Music Analysis Pipeline
This project is a music analysis pipeline I developed as part of my work on the CORPUS project. Its purpose is to take incoming music audio and turn it into rich, structured metadata that can support browsing, filtering, moderation, search, and other downstream creative or editorial workflows.
Rather than focusing on one narrow task, the pipeline performs a broad multi-stage reading of a track. It can process folders in batch or work as an API, and it produces a unified metadata view that describes a piece of music from several angles at once.
What it does
The pipeline is designed to analyse musical audio in a way that is useful for real systems.
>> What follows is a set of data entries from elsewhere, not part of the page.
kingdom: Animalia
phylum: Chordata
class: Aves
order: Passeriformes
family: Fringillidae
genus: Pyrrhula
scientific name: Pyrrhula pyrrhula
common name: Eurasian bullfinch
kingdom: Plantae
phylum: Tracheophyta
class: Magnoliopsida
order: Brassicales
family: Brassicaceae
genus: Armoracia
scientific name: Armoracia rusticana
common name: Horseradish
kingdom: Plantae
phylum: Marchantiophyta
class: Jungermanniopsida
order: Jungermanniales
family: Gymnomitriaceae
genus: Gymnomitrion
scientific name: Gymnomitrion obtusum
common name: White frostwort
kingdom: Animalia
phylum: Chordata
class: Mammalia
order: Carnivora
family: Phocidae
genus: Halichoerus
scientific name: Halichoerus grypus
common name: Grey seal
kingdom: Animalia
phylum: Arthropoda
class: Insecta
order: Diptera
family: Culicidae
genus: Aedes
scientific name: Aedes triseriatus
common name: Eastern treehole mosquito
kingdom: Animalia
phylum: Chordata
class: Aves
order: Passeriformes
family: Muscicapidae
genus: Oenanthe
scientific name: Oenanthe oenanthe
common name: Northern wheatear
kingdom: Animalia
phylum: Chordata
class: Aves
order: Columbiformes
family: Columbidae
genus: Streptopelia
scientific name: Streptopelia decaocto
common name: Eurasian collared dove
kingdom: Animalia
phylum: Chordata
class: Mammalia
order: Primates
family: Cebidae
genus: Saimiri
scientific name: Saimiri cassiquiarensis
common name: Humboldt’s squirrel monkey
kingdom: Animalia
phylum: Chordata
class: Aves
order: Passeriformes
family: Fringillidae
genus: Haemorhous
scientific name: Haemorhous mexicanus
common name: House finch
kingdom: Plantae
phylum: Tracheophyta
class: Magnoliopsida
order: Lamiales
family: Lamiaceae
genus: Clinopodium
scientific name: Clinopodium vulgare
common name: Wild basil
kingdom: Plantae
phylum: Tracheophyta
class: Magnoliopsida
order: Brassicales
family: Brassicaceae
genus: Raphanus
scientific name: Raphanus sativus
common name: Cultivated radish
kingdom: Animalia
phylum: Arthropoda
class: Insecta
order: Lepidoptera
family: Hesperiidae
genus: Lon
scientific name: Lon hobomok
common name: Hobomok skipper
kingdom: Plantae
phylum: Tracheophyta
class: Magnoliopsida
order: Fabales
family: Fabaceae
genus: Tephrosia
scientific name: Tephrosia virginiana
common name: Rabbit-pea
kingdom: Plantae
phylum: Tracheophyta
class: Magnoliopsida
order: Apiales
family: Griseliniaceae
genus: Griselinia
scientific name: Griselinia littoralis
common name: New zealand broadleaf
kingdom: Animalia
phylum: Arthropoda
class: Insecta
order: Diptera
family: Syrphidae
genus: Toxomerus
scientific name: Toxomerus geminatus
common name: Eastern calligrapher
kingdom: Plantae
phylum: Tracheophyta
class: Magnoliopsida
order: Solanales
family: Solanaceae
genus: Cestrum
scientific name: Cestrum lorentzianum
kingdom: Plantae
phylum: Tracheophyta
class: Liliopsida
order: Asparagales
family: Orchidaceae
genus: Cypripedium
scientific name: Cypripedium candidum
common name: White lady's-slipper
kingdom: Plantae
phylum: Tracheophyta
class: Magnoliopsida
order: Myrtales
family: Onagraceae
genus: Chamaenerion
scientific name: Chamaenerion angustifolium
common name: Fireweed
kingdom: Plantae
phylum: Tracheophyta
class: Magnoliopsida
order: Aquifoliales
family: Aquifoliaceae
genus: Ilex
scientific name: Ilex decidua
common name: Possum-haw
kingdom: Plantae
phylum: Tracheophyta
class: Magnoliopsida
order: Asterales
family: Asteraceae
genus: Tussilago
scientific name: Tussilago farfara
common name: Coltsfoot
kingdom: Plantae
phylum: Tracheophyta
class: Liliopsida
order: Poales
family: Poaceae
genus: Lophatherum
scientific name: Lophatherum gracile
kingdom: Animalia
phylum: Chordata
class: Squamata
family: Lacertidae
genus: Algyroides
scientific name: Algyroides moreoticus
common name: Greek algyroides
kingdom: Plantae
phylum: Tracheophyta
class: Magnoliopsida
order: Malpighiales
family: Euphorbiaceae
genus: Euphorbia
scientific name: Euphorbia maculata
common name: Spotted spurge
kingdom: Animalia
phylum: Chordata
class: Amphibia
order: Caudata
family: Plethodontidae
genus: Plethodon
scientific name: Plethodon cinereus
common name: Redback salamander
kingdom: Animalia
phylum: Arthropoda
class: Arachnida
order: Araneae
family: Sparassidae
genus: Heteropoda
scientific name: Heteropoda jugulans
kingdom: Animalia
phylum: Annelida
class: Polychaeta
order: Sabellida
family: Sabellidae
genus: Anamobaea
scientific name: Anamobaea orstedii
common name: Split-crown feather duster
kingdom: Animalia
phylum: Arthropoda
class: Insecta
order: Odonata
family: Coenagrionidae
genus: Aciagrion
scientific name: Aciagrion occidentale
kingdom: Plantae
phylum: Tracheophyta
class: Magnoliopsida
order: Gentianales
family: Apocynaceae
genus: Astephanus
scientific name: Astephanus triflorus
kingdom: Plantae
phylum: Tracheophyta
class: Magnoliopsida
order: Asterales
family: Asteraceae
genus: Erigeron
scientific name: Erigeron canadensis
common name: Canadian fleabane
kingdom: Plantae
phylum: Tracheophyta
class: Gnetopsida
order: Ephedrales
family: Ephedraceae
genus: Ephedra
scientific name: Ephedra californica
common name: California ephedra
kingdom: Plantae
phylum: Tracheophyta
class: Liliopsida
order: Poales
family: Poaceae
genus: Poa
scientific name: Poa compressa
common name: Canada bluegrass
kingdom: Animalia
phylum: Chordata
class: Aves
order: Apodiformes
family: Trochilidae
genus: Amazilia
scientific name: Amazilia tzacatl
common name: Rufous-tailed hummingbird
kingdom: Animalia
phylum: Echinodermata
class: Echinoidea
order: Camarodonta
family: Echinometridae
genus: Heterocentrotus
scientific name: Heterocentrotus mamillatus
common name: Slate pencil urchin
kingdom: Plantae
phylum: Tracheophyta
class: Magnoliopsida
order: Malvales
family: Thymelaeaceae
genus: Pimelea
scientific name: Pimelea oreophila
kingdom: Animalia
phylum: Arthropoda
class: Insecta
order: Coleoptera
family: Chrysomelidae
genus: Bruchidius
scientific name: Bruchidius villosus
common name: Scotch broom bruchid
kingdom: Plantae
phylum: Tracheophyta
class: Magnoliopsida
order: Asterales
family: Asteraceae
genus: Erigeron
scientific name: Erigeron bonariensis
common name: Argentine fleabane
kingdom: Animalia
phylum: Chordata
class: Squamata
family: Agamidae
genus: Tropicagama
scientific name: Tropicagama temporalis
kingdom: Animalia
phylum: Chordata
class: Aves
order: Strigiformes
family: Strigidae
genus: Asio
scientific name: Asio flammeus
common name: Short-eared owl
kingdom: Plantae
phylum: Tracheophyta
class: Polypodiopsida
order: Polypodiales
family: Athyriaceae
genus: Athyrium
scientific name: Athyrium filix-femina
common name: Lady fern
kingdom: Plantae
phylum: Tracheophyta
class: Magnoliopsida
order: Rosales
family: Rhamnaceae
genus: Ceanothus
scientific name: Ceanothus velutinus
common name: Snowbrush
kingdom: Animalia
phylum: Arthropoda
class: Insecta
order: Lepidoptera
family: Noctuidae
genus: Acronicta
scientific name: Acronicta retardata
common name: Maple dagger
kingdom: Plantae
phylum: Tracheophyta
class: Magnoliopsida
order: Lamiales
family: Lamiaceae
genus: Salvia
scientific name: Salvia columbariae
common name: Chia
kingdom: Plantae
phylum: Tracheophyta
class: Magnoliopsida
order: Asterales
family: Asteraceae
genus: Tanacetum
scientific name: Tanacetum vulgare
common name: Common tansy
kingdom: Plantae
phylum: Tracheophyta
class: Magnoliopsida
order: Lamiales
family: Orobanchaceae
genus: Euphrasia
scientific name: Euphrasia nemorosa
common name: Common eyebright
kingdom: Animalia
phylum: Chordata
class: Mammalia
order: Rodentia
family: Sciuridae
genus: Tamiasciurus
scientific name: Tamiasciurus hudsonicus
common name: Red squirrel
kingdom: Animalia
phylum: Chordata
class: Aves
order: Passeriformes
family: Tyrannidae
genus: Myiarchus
Depending on the track, it can extract and combine:
- basic metadata such as title, artist, duration, file type, and sample rate
- musical attributes such as key, mode, tempo, and tempo changes
- stylistic descriptors such as genres, moods, instruments, and keywords
- descriptive text that summarises the overall character of a track
- vocal information, including whether vocals are present, lyric transcription, detected language, and singer-profile fields
- content safety signals for lyrics and potentially sensitive material
- non-music filtering, helping separate genuine music from speech-heavy or irrelevant uploads
- cover-song detection signals for identifying likely matches against known material
The result is a single structured representation of a track that can be consumed by other tools and interfaces.
Applications
The interesting part of the project is the fact that all of these views are brought together into one coherent pipeline. That makes it possible to work with music collections in a much richer way than simple file metadata allows.
For example, the system can support workflows such as:
- organising and indexing large music catalogues
- powering upload-time analysis for music platforms
- generating richer search and filter options
- preparing tracks for recommendation, discovery, or visualisation layers
- supporting moderation and rights-related review workflows
- feeding downstream interfaces that need structured musical descriptions
In other words, it turns raw audio into something much more searchable, inspectable, and operationally useful.
Design goals
From the start, I approached this as a production-minded analysis system rather than just a research prototype. That meant designing for:
- breadth across many kinds of musical descriptors
- speed and batch throughput
- reliability across multiple connected analysis stages
- observability, so processing can be monitored and diagnosed
- integration, both as a folder-based pipeline and as an HTTP API
The pipeline can analyse whole directories of music files, return JSON outputs, and also expose the same capabilities through service endpoints for other tools to call programmatically.
Practical output
What comes out is a fairly complete metadata package for each track. That package can include musical structure, descriptive tags, text summaries, vocal and lyric analysis, moderation signals, and auxiliary matching results.
Context
I developed this project through my involvement with CORPUS, where the focus is on building practical AI and music technology that can plug into larger systems and workflows.